* [Task goal] Omit every picture and return the rest of the data unaltered.

=== Begin Enclosure ===

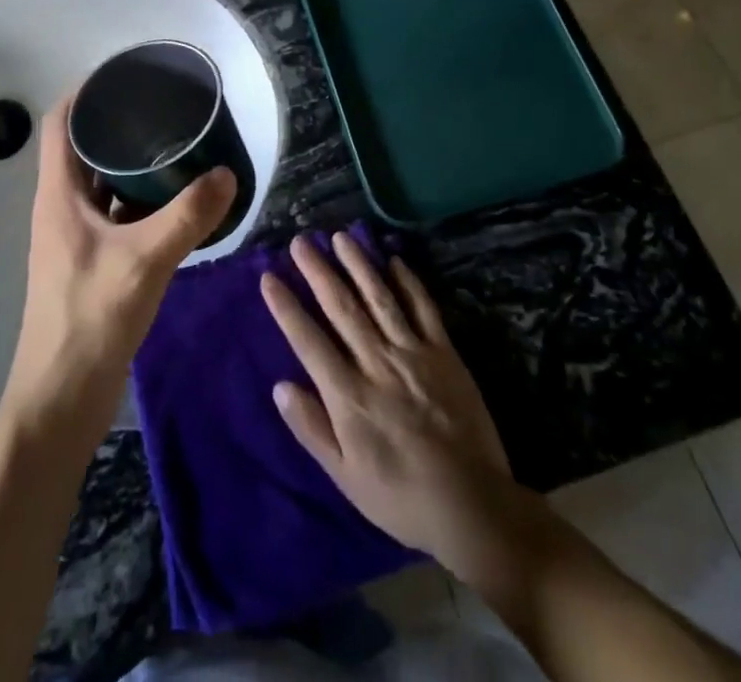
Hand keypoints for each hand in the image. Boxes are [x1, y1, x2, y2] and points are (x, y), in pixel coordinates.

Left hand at [0, 94, 235, 442]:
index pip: (59, 123)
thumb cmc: (90, 318)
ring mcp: (74, 236)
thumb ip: (188, 216)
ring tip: (174, 145)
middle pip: (82, 148)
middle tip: (163, 108)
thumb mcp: (144, 260)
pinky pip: (113, 213)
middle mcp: (61, 207)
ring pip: (99, 183)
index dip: (85, 92)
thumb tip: (226, 175)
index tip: (125, 74)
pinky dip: (137, 199)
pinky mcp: (90, 261)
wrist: (60, 399)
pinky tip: (172, 201)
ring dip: (129, 163)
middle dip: (117, 123)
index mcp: (58, 194)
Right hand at [261, 233, 524, 571]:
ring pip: (380, 298)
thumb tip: (280, 385)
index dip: (286, 307)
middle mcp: (377, 363)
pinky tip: (394, 259)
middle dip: (318, 272)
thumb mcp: (345, 476)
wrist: (472, 505)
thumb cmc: (400, 496)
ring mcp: (413, 353)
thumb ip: (312, 428)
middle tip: (301, 242)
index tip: (268, 277)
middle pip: (341, 308)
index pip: (309, 340)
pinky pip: (424, 309)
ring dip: (358, 265)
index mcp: (349, 396)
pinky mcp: (444, 353)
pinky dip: (409, 282)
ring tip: (341, 237)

=== End Enclosure ===

* [Solution]
Hand keypoints for each hand in the image. Boxes are [x1, y1, x2, y2] and points are (x, y), in pixel coordinates.

Left hand at [0, 94, 235, 442]:
index pip: (59, 123)
thumb cmc: (90, 318)
ring mcp: (74, 236)
thumb ip: (188, 216)
ring tip: (174, 145)
middle pip: (82, 148)
middle tip: (163, 108)
thumb mcp: (144, 260)
pinky pip: (113, 213)
middle mcp: (61, 207)
ring pip: (99, 183)
index dip: (85, 92)
thumb tip: (226, 175)
index tip: (125, 74)
pinky dip: (137, 199)
pinky mcp: (90, 261)
wrist: (60, 399)
pinky tip: (172, 201)
ring dip: (129, 163)
middle dip: (117, 123)
index mcp: (58, 194)
Right hand at [261, 233, 524, 571]:
ring pip: (380, 298)
thumb tip: (280, 385)
index dip: (286, 307)
middle mcp: (377, 363)
pinky tip: (394, 259)
middle dip: (318, 272)
thumb mcp: (345, 476)
wrist: (472, 505)
thumb cmc: (400, 496)
ring mcp: (413, 353)
thumb ip: (312, 428)
middle tip: (301, 242)
index tip: (268, 277)
middle pip: (341, 308)
index pip: (309, 340)
pinky pip: (424, 309)
ring dip: (358, 265)
index mcp: (349, 396)
pinky mcp: (444, 353)
pinky dip: (409, 282)
ring tip: (341, 237)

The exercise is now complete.